PROVIDED DATA below:

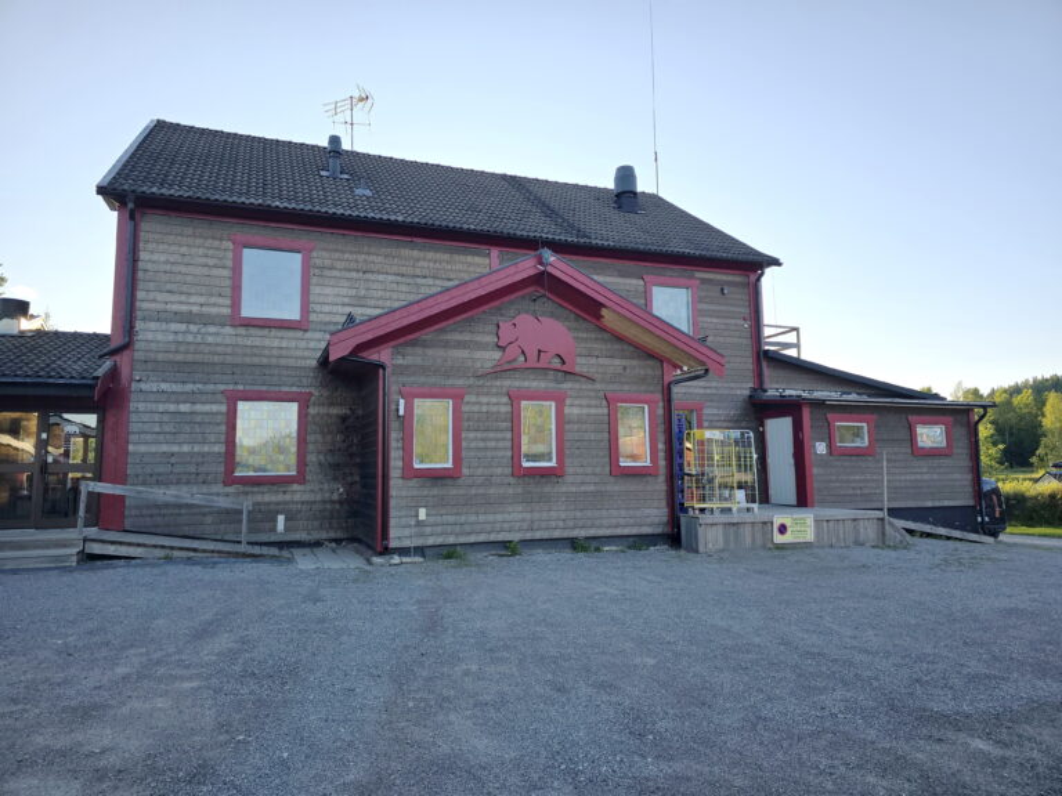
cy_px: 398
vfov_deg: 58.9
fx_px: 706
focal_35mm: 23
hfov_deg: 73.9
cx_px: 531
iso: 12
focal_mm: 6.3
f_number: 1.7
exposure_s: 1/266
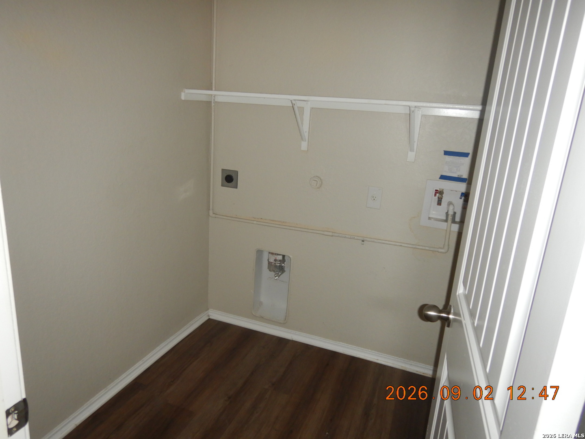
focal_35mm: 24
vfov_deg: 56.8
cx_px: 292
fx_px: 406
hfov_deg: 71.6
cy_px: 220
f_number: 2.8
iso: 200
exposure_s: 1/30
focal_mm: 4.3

End of PROVIDED DATA.

#### WHAT THIS TASK INVOLVES:
Skip the pictures and output all entries exactly.

#### YOUR SOLUTION:
cy_px: 398
vfov_deg: 58.9
fx_px: 706
focal_35mm: 23
hfov_deg: 73.9
cx_px: 531
iso: 12
focal_mm: 6.3
f_number: 1.7
exposure_s: 1/266
focal_35mm: 24
vfov_deg: 56.8
cx_px: 292
fx_px: 406
hfov_deg: 71.6
cy_px: 220
f_number: 2.8
iso: 200
exposure_s: 1/30
focal_mm: 4.3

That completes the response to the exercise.